Program Outcomes (PO’s)
- Engineering knowledge: Apply the knowledge of mathematics, science, engineering fundamentals, and an engineering specialization to the solution of complex engineering problems.
- Problem analysis: Identify, formulate, review research literature, and analyze complex engineering problems reaching substantiated conclusions using first principles of mathematics, natural sciences, and engineering sciences.
- Design/development of solutions: Design solutions for complex engineering problems and design system components or processes that meet the specified needs with appropriate consideration for the public health and safety, and the cultural, societal, and environmental considerations.
- Conduct investigations of complex problems: Use research-based knowledge and research methods including design of experiments, analysis and interpretation of data, and synthesis of the information to provide valid conclusions.
- Modern tool usage: Create, select, and apply appropriate techniques, resources, and modern engineering and IT tools including prediction and modelling to complex engineering activities with an understanding of the limitations.
- The engineer and society: Apply reasoning informed by the contextual knowledge to assess societal, health, safety, legal and cultural issues and the consequent responsibilities relevant to the professional engineering practice.
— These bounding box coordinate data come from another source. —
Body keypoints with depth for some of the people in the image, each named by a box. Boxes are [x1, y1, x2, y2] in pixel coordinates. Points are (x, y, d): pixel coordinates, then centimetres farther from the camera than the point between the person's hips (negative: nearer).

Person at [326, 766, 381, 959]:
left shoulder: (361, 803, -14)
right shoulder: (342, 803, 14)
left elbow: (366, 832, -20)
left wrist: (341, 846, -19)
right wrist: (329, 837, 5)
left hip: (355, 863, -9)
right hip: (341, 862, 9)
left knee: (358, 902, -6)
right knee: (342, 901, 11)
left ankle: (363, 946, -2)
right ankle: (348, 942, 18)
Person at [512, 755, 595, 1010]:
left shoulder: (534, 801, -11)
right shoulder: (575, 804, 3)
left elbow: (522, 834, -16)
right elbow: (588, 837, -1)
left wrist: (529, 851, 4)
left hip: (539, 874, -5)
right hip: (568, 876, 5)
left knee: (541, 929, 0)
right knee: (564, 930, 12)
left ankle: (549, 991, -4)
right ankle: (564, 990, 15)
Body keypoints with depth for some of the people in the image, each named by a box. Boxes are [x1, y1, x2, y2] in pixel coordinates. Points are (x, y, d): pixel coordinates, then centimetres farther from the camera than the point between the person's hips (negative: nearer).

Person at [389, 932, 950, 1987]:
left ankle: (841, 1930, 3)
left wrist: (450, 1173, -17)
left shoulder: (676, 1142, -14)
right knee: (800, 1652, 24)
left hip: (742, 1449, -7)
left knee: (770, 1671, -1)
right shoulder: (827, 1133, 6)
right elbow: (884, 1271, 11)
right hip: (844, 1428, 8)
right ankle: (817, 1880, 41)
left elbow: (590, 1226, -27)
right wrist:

- Environment and sustainability: Understand the impact of the professional engineering solutions in societal and environmental contexts, and demonstrate the knowledge of, and need for sustainable development.
- Ethics: Apply ethical principles and commit to professional ethics and responsibilities and norms of the engineering practice.
- Individual and team work: Function effectively as an individual, and as a member or leader in diverse teams, and in multidisciplinary settings.
- Communication: Communicate effectively on complex engineering activities with the engineering community and with society at large, such as, being able to comprehend and write effective reports and design documentation, make effective presentations, and give and receive clear instructions.
- Project management and finance: Demonstrate knowledge and understanding of the engineering and management principles and apply these to one’s own work, as a member and leader in a team, to manage projects and in multidisciplinary environments.
- Life-long learning: Recognize the need forand have the preparation and ability to engage in independent and life-long learning in the broadest context of technological change.
PSO's
- PSO1: Plan, Analyze and Design sustainable infrastructure.
- PSO2: Build, manage and maintain construction projects adhering to the highest quality and safety standards.
- PSO3: Apply innovative and emerging technologies and tools to solve real world civil engineering problems for society.